L’Oscar palestinese che non vedranno nelle sale Usa

L’Oscar per il miglior documentario è stato assegnato a ‘No Other Land’, film indipendente prodotto da un collettivo israeliano-palestinese che nelle scorse settimane aveva ottenuto recensioni entusiaste e importanti riconoscimenti, ma che nonostante l’ottima accoglienza non è ancora stato distribuito negli Stati Uniti, il mercato più importante al mondo per l’audiovisivo, per via del suo contenuto critico verso Israele, denuncia il Post.

‘Nessun’altra terra’

La storia delle persone che vivono a Masafer Yatta, un’area della Cisgiordania di circa 30 chilometri quadrati a sud della città di Hebron, che da quasi mezzo secolo subiscono violenze sistematiche da parte delle autorità e dei coloni israeliani. Nei primi anni Ottanta l’esercito israeliano decise che Masafer Yatta sarebbe dovuta diventare un poligono di tiro per l’esercito, e da allora ha cercato con ogni mezzo di sfrattare i suoi abitanti palestinesi. Per questo, nessuna società statunitense ha ancora acquistato i diritti del film, che prima della notte degli Oscar era stato proiettato per una sola settimana in un cinema di Manhattan, a New York, e in un paio di festival di nicchia. C’erano state anche delle brevi proiezioni in alcuni cinema indipendenti, i dettagli del Post.

Festival di Berlino lo scorso anno

No Other Land era stato presentato in anteprima al Festival di Berlino dello scorso anno, dove aveva vinto il premio per il miglior documentario, e prima degli Oscar aveva ottenuto lo stesso riconoscimento ai New York Film Critics Circle e all’International Documentary Association. Finora è stato distribuito in 24 paesi, tra cui Regno Unito, Francia e Italia.

Lobby ebraica americana

Yuval Abraham, uno dei quattro registi che ha realizzato il film, ha detto che lui e i suoi collaboratori avevano preventivato che trovare un distributore statunitense sarebbe stato difficile, in parte perché ‘No Other Land’ «è molto, molto critico nei confronti delle politiche israeliane», e in parte perché negli Stati Uniti «c’è molto poco spazio per questo tipo di critiche, anche quando si presentano sotto forma di film». Abraham ha aggiunto che trovare un distributore statunitense rimane comunque una priorità, perché consentirebbe al documentario di raggiungere «persone con opinioni politiche diverse e con diversi gradi di conoscenza della situazione israelo-palestinese.
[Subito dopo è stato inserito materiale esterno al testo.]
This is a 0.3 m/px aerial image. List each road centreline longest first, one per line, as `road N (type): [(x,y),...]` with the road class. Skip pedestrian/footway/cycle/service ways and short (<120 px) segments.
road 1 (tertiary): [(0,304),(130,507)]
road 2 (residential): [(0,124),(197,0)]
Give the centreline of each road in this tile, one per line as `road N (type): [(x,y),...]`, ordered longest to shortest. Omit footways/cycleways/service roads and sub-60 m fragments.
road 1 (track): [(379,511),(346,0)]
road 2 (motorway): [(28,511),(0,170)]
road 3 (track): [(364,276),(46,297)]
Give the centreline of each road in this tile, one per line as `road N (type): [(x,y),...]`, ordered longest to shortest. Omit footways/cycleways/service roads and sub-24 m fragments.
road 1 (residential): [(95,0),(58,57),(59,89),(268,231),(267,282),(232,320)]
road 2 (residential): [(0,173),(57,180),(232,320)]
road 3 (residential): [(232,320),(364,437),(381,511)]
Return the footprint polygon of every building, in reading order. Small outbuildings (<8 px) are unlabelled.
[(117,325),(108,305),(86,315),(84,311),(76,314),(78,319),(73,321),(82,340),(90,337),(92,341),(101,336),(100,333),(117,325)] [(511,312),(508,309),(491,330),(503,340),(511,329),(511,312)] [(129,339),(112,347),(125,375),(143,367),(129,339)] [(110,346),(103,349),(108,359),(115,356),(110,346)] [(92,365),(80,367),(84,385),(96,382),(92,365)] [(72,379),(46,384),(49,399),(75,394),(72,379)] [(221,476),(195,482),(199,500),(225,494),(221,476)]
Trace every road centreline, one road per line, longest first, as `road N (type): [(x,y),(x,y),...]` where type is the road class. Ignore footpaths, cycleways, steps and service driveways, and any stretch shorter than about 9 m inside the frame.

E queste sono esattamente le persone a cui vogliamo fare arrivare il film».

Stampa critica Usa

Parlando della situazione di No Other Land, il giornalista del New York Times Marc Tracy ha notato come, fino a pochi anni fa, i documentari d’attualità riuscivano ancora a intercettare l’interesse di piattaforme e società di distribuzione. Uno degli esempi più recenti è ‘Alla conquista del congresso’, documentario incentrato sulla candidatura al Congresso di quattro donne, tra cui Alexandria Ocasio-Cortez, che nel 2019 fu acquistato da Netflix per 10 milioni di dollari, una cifra importante per una produzione di questo tipo.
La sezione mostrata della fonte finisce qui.